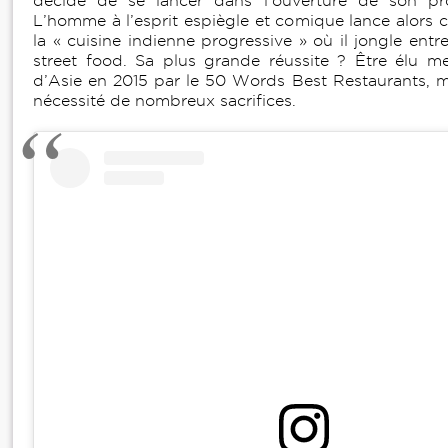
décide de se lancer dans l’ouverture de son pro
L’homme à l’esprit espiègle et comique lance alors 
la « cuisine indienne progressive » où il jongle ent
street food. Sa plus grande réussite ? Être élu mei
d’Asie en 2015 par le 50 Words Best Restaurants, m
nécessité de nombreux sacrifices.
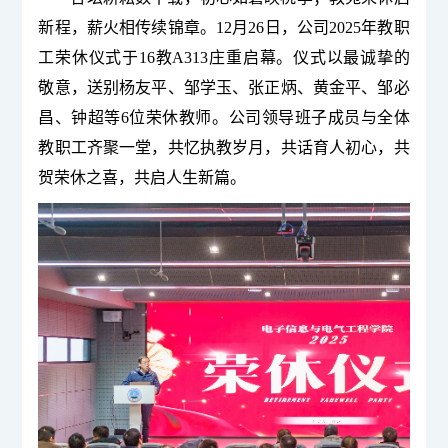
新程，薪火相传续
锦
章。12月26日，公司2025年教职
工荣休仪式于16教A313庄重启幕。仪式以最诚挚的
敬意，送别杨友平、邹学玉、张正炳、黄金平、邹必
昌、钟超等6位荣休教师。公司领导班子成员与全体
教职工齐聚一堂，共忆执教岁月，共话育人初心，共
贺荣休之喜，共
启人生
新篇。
* * *
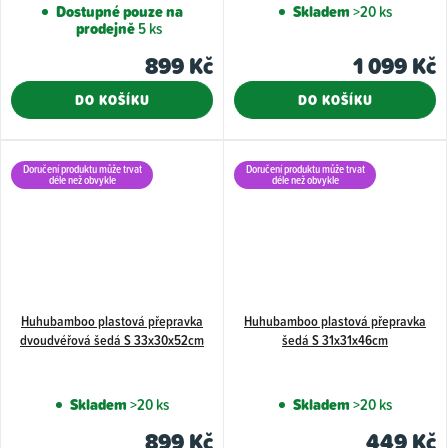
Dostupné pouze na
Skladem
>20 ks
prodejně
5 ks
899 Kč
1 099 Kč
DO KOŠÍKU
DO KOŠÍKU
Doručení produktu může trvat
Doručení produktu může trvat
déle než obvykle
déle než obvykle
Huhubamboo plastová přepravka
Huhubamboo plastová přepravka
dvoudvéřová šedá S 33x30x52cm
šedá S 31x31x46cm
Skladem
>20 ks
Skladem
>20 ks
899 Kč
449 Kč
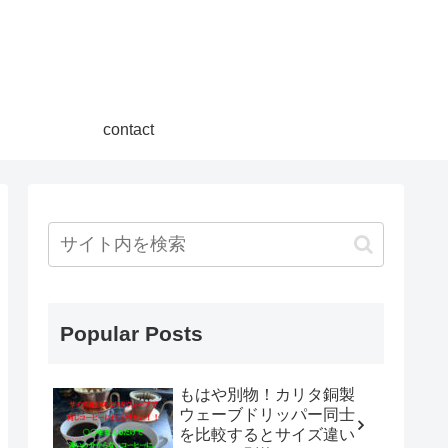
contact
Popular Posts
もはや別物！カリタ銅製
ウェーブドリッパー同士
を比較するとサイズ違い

**TASK PROMPT**:
Lay out the rows from the line with "décide de se" to the line with "nécessité de nombreux sacrifices." as a numbered list, leaving out any blank lines.

**OUTPUT FOR THIS EXERCISE**:
1. décide de se lancer dans l’ouverture de son pro
2. L’homme à l’esprit espiègle et comique lance alors 
3. la « cuisine indienne progressive » où il jongle ent
4. street food. Sa plus grande réussite ? Être élu mei
5. d’Asie en 2015 par le 50 Words Best Restaurants, m
6. nécessité de nombreux sacrifices.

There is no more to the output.